Les pays membres de l’UD mettent en oeuvre un tarif douanier commun et d'autres mesures communes de régulation des échanges de biens avec les pays tiers. En s'unissant au sein de cette alliance, la Russie, le Kazakhstan et la Biélorussie peuvent même lancer un défi à l'Allemagne : leur PIB total est proche de celui du géant européen.

La Russie bénéficierait également de l’adhésion de l'Ukraine à l'Union. Grâce à elle, elle souhaiterait obtenir un accès préférentiel au réseau de transport de gaz ukrainien vers l’Europe. Le système gazier ukrainien est le deuxième d'Europe et l'un des plus grands au monde. C’est à travers les pipelines ukrainiens que le gaz russe est livré aux clients de 18 pays à travers l'Europe.

Toutefois, l’Union douanière et l'Union européenne sont pour l'Ukraine des directions s’excluant mutuellement. Comme l’a déclaré le président de la Commission européenne José Manuel Barroso lors d'une réunion avec M. Ianoukovitch en février à Bruxelles, l'Ukraine devra faire un choix, parce qu’« aucun pays ne peut être en même temps membre de l'Union douanière, et posséder une zone de libre-échange approfondie et complète avec l'Union européenne ».

Kiev espère signer un accord d'association avec l'UE lors du Sommet du Partenariat oriental en novembre de cette année.

Cependant, les experts sont sceptiques. L'année dernière, la chancelière allemande Angela Merkel a annoncé que pour le moment, l'Union européenne n’était pas en mesure d'accueillir de nouveaux membres, et qu’à l’avenir la vérification de la correspondance des candidats à l'UE au niveau requis de développement économique serait plus soigneuse.

« En fin de compte, l'Ukraine devra intégrer l'Union douanière dans une position affaiblie et selon les conditions dictées par Moscou », a déclaré à la Russie d’Aujourd’hui le vice-recteur de l'Université russe d'économie Plékhanov, Sergueï Markov.

Dans ce contexte, la perspective d’adhésion de l’Ukraine à l’Union douanière devient plus probable.

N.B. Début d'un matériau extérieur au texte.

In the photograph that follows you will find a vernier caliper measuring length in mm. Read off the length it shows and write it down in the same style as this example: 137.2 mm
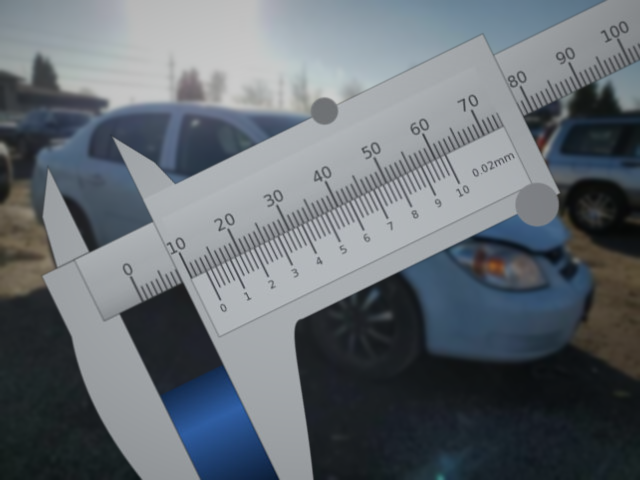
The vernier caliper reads 13.0 mm
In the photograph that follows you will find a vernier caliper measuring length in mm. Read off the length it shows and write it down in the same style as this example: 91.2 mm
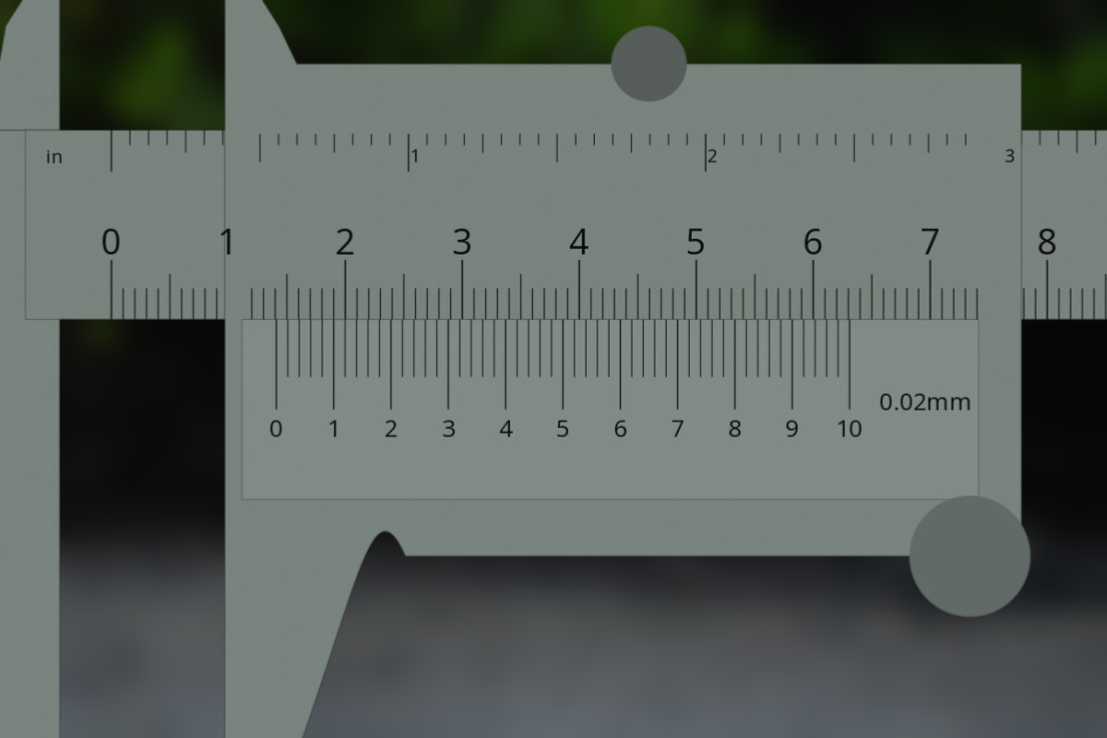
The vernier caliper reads 14.1 mm
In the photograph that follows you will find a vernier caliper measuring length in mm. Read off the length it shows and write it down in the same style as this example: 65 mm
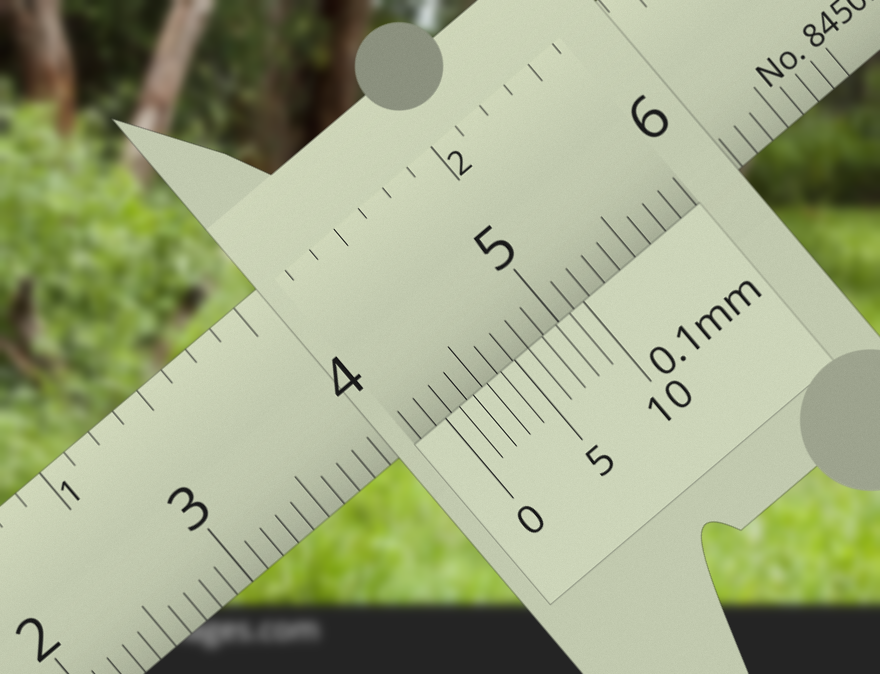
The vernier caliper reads 42.6 mm
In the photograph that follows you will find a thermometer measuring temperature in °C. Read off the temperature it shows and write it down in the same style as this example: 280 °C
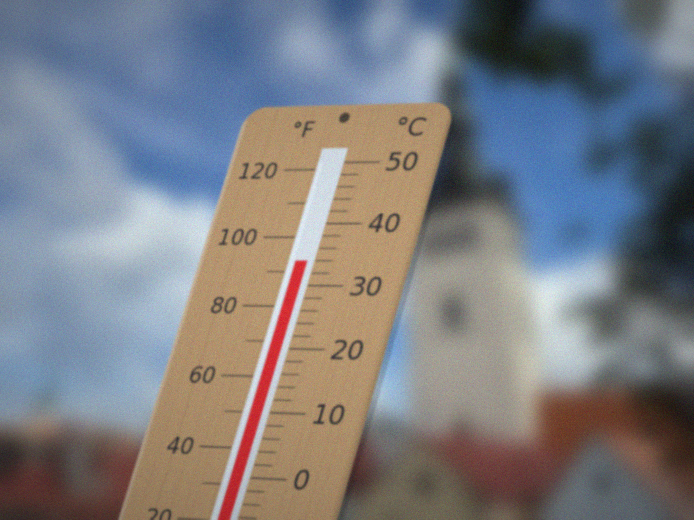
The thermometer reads 34 °C
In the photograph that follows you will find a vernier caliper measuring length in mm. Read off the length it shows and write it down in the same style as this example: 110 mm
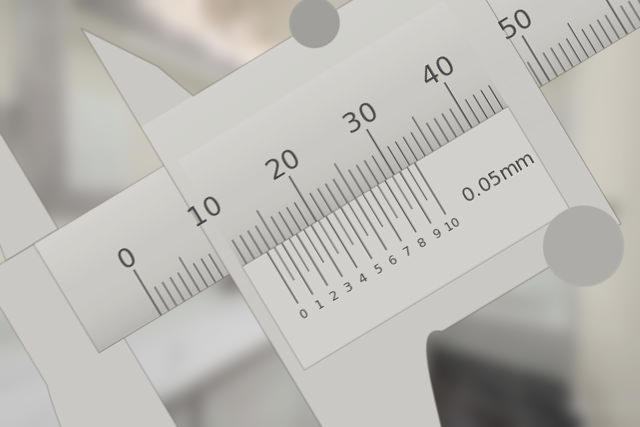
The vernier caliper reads 13.6 mm
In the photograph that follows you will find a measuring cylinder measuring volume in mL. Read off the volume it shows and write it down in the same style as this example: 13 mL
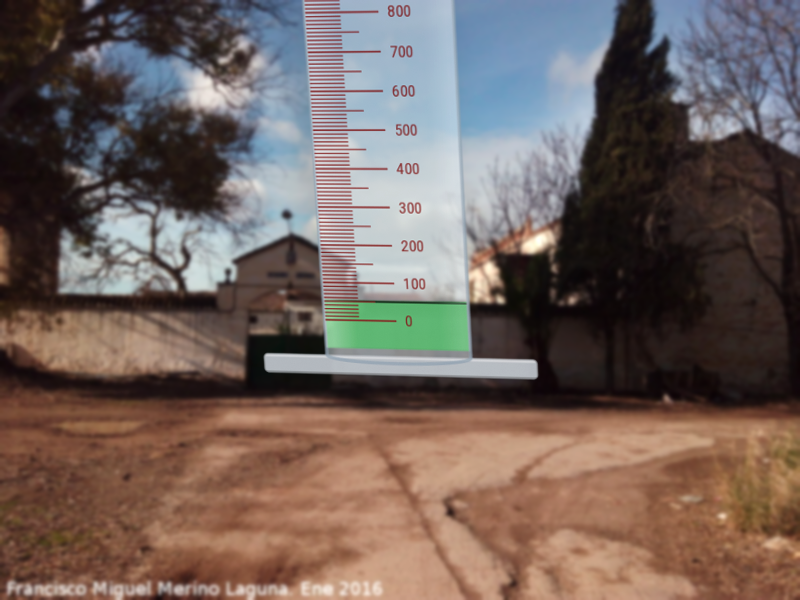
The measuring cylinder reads 50 mL
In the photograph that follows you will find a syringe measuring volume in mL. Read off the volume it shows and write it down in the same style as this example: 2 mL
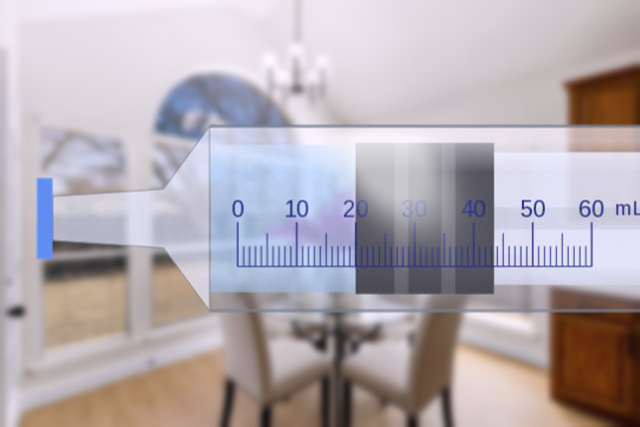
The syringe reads 20 mL
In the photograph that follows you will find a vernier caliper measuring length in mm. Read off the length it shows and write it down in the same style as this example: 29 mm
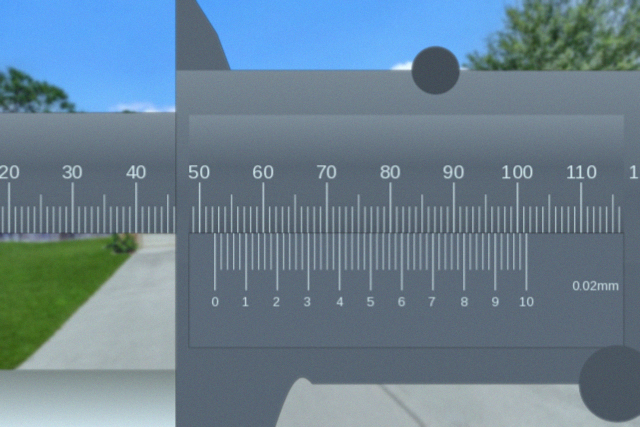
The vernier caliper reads 52.4 mm
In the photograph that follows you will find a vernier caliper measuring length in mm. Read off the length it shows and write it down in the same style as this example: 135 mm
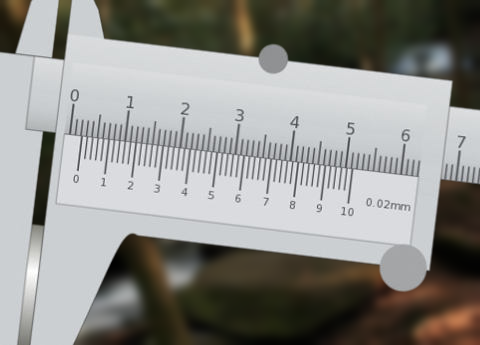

Toutefois, l’expert ukrainien et directeur du Centre d’études politiques appliquées Penta Vladimir Fesenko souligne qu’ « actuellement, la partie ukrainienne n'est pas prête à adhérer à l'Union douanière ». Selon lui, Kiev ne négociera avec Moscou de façon poussée que s’il devient tout à fait clair que l'accord avec l'Union européenne ne sera pas signé. Ce dernier point, estime-t-il, pourrait se préciser entre juin et octobre.